L'accessibilité est l'autre argument. Contrairement à Háifoss et Granni, les deux grandes cascades voisines qui nécessitent un véhicule 4x4 et une piste non goudronnée, Hjálparfoss se rejoint entièrement sur route asphaltée avec n'importe quelle voiture de tourisme. Le site reste aussi bien moins fréquenté que les grandes étapes du Cercle d'Or, pourtant à moins d'une heure de route à l'ouest.
Que voir et faire à Hjálparfoss ?
Depuis le parking, un sentier court permet d'atteindre le belvédère en deux minutes à pied. On y domine les deux chutes et leur bassin. Un chemin aménagé longe ensuite la rive jusqu'au bord de l'eau, avec un accès facilité pour les personnes à mobilité réduite depuis le parking.
Le point de vue légèrement en surplomb, sur la droite en arrivant, donne la meilleure perspective sur la symétrie des deux nappes et sur les colonnes basaltiques qui forment l'amphithéâtre naturel. En début de matinée, la lumière rasante renforce le contraste entre la roche sombre et l'écume blanche. Comptez 30 à 45 minutes sur place pour explorer les différents angles sans vous presser.

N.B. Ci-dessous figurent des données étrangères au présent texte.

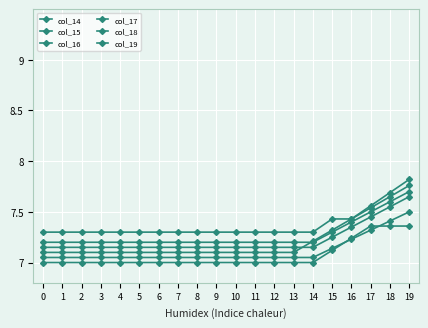

Which has a higher value, 3 or 1?

3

La vallée de Gjáin, nichée quelques kilomètres plus loin dans la même vallée de Þjórsárdalur, constitue une étape naturelle pour la même journée. Ce canyon miniature aux bassins de lave et aux petites chutes mérite le détour si vous disposez d'un véhicule 4x4 pour y accéder en voiture, ou si vous êtes prêt à marcher environ 30 minutes depuis la zone de Stöng.
Comment s'y rendre ?
Depuis Reykjavík, suivez la Route 1 vers l'est, puis tournez sur la Route 30 vers le nord, et prenez enfin la Route 32 vers l'est. Hjálparfoss se trouve à environ 122 kilomètres de la capitale, soit un trajet d'environ 1h30 à 1h40. Après environ 25 kilomètres sur la Route 32, un panneau indique la cascade : une courte piste en gravier mène directement au parking. La route est entièrement praticable en voiture standard en dehors des périodes hivernales.
Le parking est gratuit et se situe à quelques mètres du sentier d'accès. Des toilettes sont disponibles dans un bâtiment en bois à environ 50 mètres du parking. Arriver tôt le matin ou en fin d'après-midi permet d'éviter les groupes les plus importants.

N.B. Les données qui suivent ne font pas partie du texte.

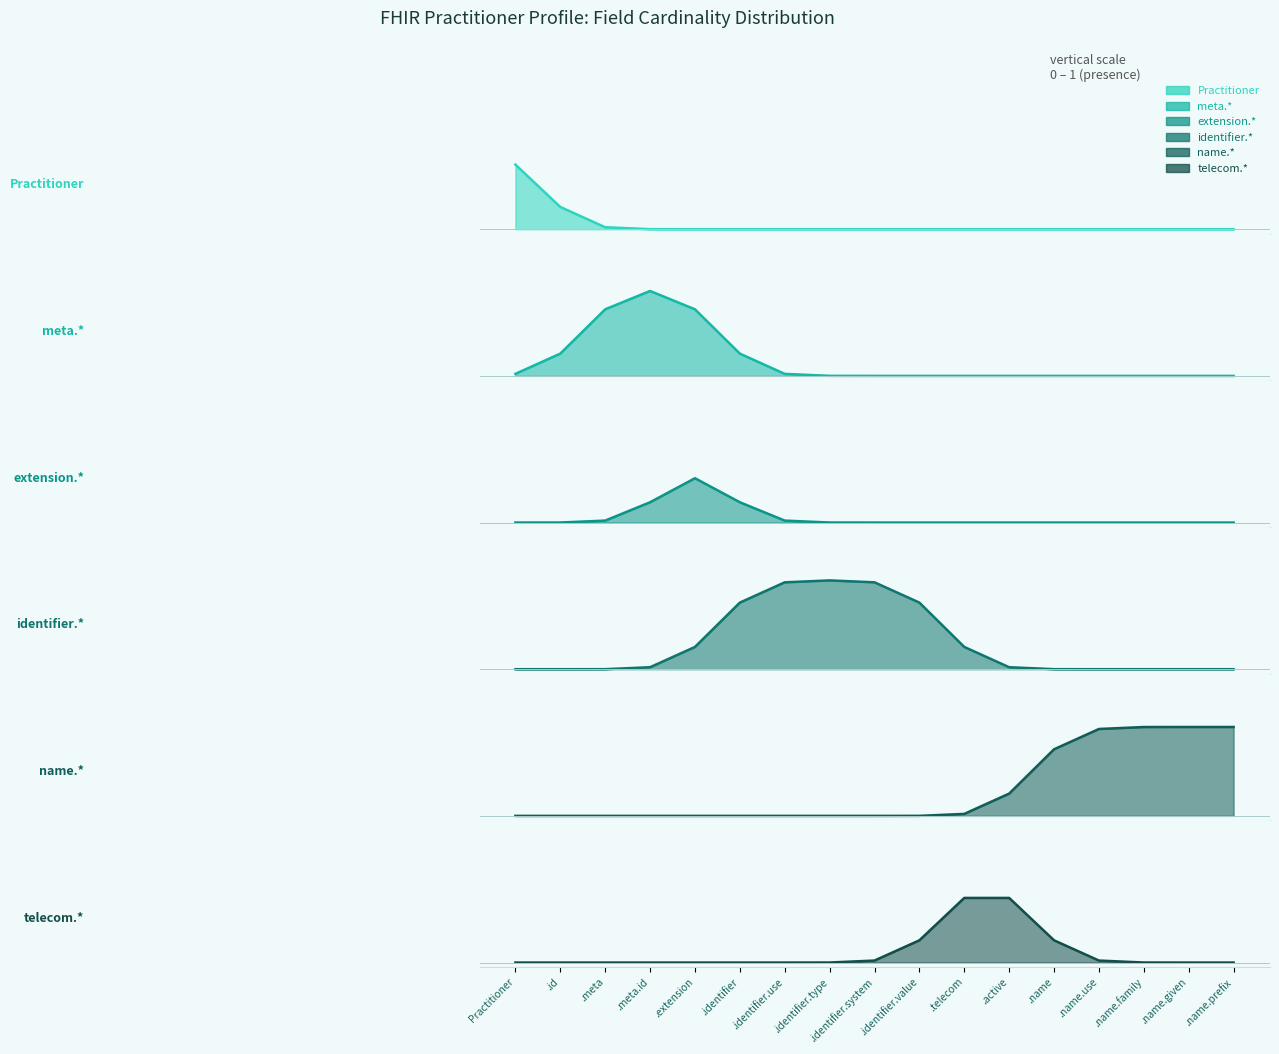

Which series has the widest spread of values?

identifier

Temps de trajets approximatifs
Reykjavík : ~1h30 / ~120 km
Höfn : ~4h30 / ~380 km
Akureyri : ~3h30 / ~290 km
Egilsstaðir : ~5h00 / ~420 km
Quand visiter Hjálparfoss ?
La période la plus favorable s'étend de mai à septembre. La route 32 est dégagée, les conditions météorologiques prévisibles, et la longue lumière du soir en juin-juillet laisse le temps d'arriver sans se presser. En juin et en juillet, les lupins violet-bleu couvrent les collines de la vallée, formant un contraste frappant avec le basalte noir et le blanc de l'eau.

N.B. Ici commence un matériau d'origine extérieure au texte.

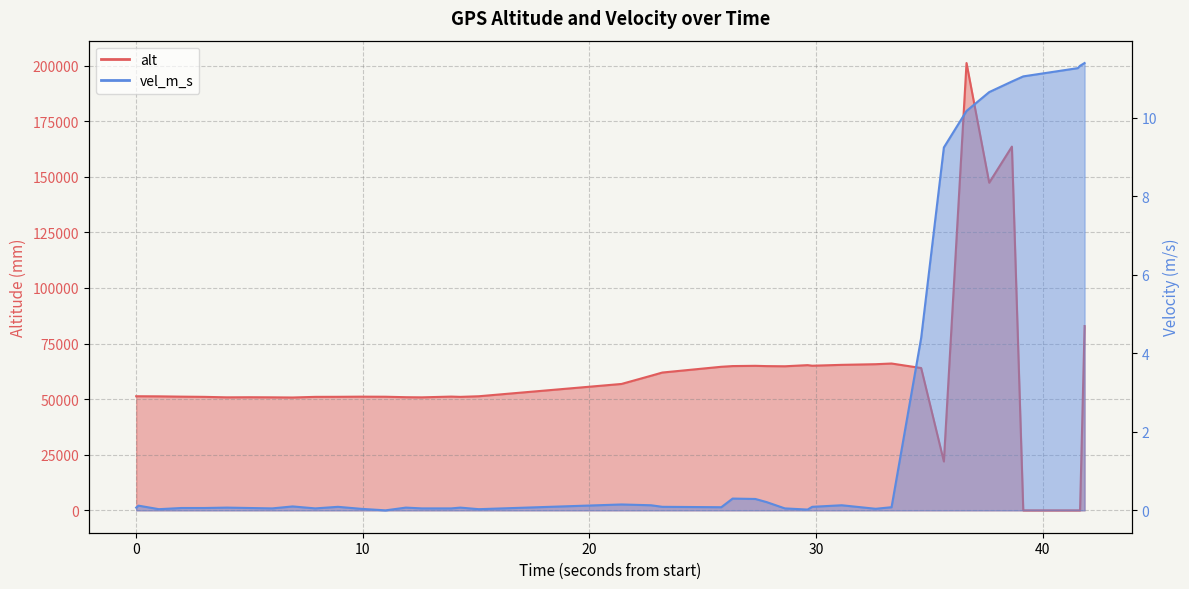

True or false: alt has a value of 74475.8 at 19301000.

False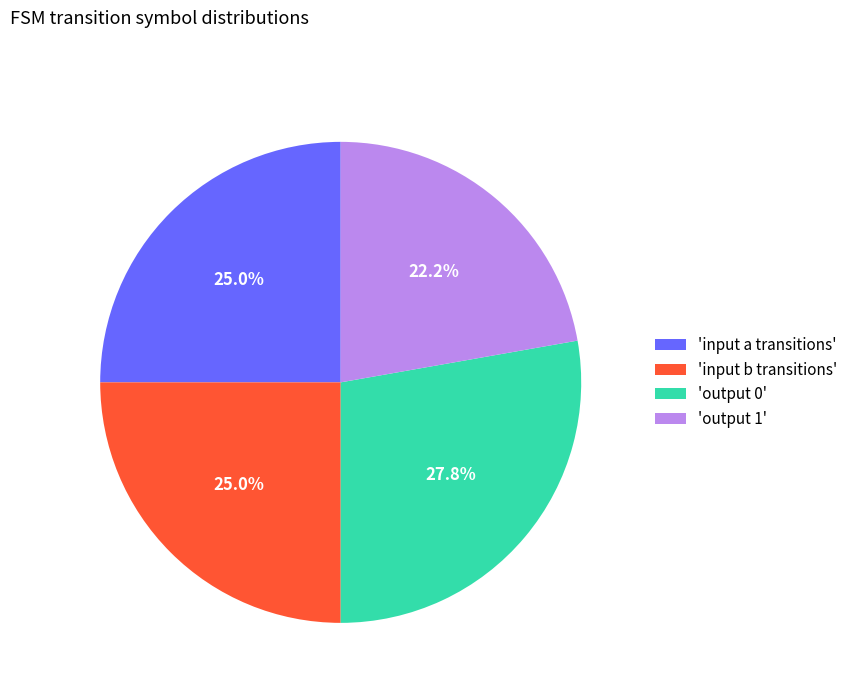

Which has a higher value, 'output 1' or 'input a transitions'?

'input a transitions'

En hiver, la route 32 est entretenue mais la courte piste en gravier menant au parking peut être verglacée ou enneigée. Consultez l'état des routes sur road.is avant de partir, et préférez un véhicule à quatre roues motrices pour la période novembre-mars. La cascade dans un paysage enneigé offre une atmosphère différente, mais les jours très courts en décembre-janvier limitent la fenêtre de visite.